The systems-level consequence here extends well beyond any individual project. Governments, particularly in Europe and the United States, have built national decarbonization strategies around offshore wind deployment schedules. Ireland, the UK, Germany, and several U.S. states have statutory or policy targets that assume a relatively smooth ramp-up of offshore capacity through the late 2020s and into the 2030s. If HVDC cable failures, delays, or supply bottlenecks begin to push commissioning dates back by even one to two years on major projects, the knock-on effects for grid planning, gas peaker retirement schedules, and carbon accounting could be significant.

There is also a feedback loop worth watching. Delays caused by cable risk tend to increase project costs, which in turn pressure developers to seek higher strike prices or contract renegotiations, which then create political friction around offshore wind support mechanisms. Several high-profile project cancellations in the U.S. in 2023 were driven partly by cost escalation, and while HVDC cable risk was not the headline cause, it was part of the broader supply chain pressure that made economics unworkable.
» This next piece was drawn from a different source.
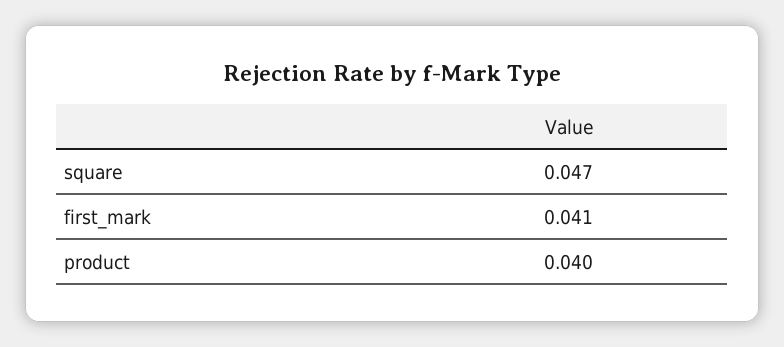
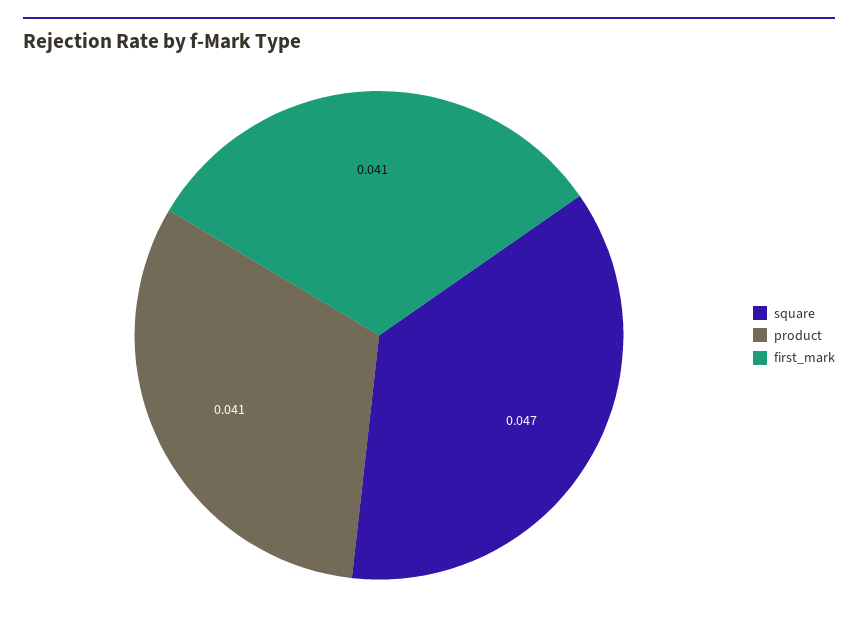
product: 0.04 -> 0.041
The more that cable risk goes unaddressed at the policy and procurement level, the more it feeds the cycle of delay and cost overrun that opponents of offshore wind are quick to amplify.

What is needed is not panic but precision. Governments and developers need to treat HVDC cable supply as critical infrastructure in the same way they treat semiconductor supply or rare earth access, with strategic planning, long-term procurement frameworks, and honest risk disclosure baked into project timelines from the start. The Irish conversation that surfaced this issue is a signal that at least some actors in the sector are beginning to ask the right questions. The more pressing issue is whether the answers will come before the delays do.